Yeah, thats what GPUs are originally made for: Storing maps in its memory and doing parallel computations on them. Its hard to say where the exact bottleneck will be with the variety of hardware available (controllers, memory etc.) but in most cases I it should be the raw PCI bus bandwidth, you should be able to get info about how many “lanes” the graphics chip has available in your setup (also for on-board chips) and derive the effective bandwidth from the PCI specs http://de.wikipedia.org/wiki/PCI_Express
Ultimately you could have a bottleneck anywhere from right at the memory stage if you put in cheap (i.e. slow) memory into your PC to at the PCI bus if you connect it to the wrong PCI slot on your board. Bandwidth should be sufficient for some serious processing though, many people work with “sprites” where the whole texture data basically gets uploaded each frame and they seem to run well. It is however much more efficient to do image processing on the GPU in general as thats what they were made for Mostly you would only do image processing on the CPU if you can reduce the bandwidth use by that, not to take work off the GPU.

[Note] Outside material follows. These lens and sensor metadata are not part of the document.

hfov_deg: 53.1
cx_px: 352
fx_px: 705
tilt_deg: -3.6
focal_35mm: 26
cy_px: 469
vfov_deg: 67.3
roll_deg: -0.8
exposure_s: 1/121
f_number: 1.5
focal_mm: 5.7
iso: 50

I think the most problem is not even the bandwidth, its the time necessary to prepare a transaction/copy from main to gpu memory. In my experience it rarely makes a difference (on somewhat normal desktop pcs) if you upload a 5mb or a 2 gb texture. We will see how the unifed architucture amd is going for will work around this.
Sure, a single to-GPU upload shouldn’t matter much. Though it’s reassuring to know that even 2GB don’t make a real impression
I doubt that I can upload 2 GB per frame though. PCI is fast, but not THAT fast…

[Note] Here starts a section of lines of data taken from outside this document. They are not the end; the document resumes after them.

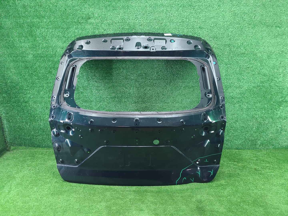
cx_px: 144
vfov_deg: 53.1
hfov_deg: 67.3
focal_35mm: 26
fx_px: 216
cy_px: 108
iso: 297
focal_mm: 5.4
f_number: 1.8
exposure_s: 1/50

The real question now is: How many lanes at what PCI revision can I expect on a mid-range PC?
Hmm… the article says that “typical AGP replacement slots” carry 16 lanes, and that PCI 2.0 has been delivered since end-2007 so so we can assume that, which means a data rate of 8 GB/sec.
Memory bandwidth is somewhat less, the end of http://www.tomshardware.de/Core2Duo-ubertakten-DDR2-speicher-DDR3,testberichte-239899-14.html says a bit above 6 GB/s is typical (that’s 2007 data that uses DDR2).
That means about 100 MB per frame on 60 fps. More for newer hardware - no idea how much more though, so I’m sticking with these numbers for now.
I guess that explains why 2 GB of static texture data are not a problem at all, that (pretty old) configuration would upload that texture within 0.1 seconds.
For textures that keep changing on every frame, I wouldn’t want to go much beyond 50 MB. That’s still pretty generous, though not enough to entirely forget about it all.
Mostly you would only do image processing on the CPU if you can reduce the bandwidth use by that, not to take work off the GPU.